── Excerpt to read ──

What Continuous Survey Readiness Actually Requires: A Data Infrastructure Checklist
Every health system says it wants continuous survey readiness. Very few have built the infrastructure to actually achieve it. The gap is not ambition or awareness. It is data infrastructure. Continuous readiness is not a mindset shift. It is an engineering problem with specific technical requirements that most organizations have not met.
This article lays out exactly what your health system needs, component by component, to move from cyclical survey prep to always-on accreditation readiness. If you are a VP of Quality, CQO, or compliance leader evaluating your organization's readiness posture under Joint Commission's Accreditation 360 framework, this is the checklist.
Why "We Are Always Ready" Is Almost Always False
Most compliance leaders believe their organization maintains a reasonable state of readiness between surveys. The data suggests otherwise.
The Barnes and Thornburg 2025 Healthcare Compliance Outlook survey of over 120 organizations found that only 31% of compliance leaders feel "very prepared" for future regulatory challenges. Only 42% are confident about maintaining care quality amid compliance pressures. And 53% say they struggle to keep up with regulations and security risks.

───
── Listed entries ──

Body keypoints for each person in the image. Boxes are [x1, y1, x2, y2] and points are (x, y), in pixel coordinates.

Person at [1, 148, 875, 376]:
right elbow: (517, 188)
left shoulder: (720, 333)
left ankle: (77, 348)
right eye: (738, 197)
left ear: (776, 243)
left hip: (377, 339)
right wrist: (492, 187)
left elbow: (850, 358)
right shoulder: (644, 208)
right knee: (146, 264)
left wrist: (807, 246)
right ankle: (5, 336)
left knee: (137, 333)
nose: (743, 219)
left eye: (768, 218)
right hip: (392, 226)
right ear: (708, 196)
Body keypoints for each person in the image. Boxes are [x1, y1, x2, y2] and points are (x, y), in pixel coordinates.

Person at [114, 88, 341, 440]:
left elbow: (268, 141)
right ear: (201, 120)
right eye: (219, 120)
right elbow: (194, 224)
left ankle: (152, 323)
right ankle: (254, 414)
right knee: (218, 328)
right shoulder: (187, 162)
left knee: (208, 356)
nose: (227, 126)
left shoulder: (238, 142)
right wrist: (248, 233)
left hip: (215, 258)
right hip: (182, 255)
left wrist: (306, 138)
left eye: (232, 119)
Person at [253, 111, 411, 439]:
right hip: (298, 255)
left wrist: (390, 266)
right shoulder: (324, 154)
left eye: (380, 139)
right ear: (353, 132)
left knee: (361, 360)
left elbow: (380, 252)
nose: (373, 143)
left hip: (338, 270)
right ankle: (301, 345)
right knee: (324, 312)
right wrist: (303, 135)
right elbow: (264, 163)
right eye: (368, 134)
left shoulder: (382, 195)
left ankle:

───

_Try it_
In the article on continuous survey readiness above, what percentage of compliance leaders in the Barnes and Thornburg 2025 survey feel "very prepared" for future regulatory challenges?

_Task output_
31%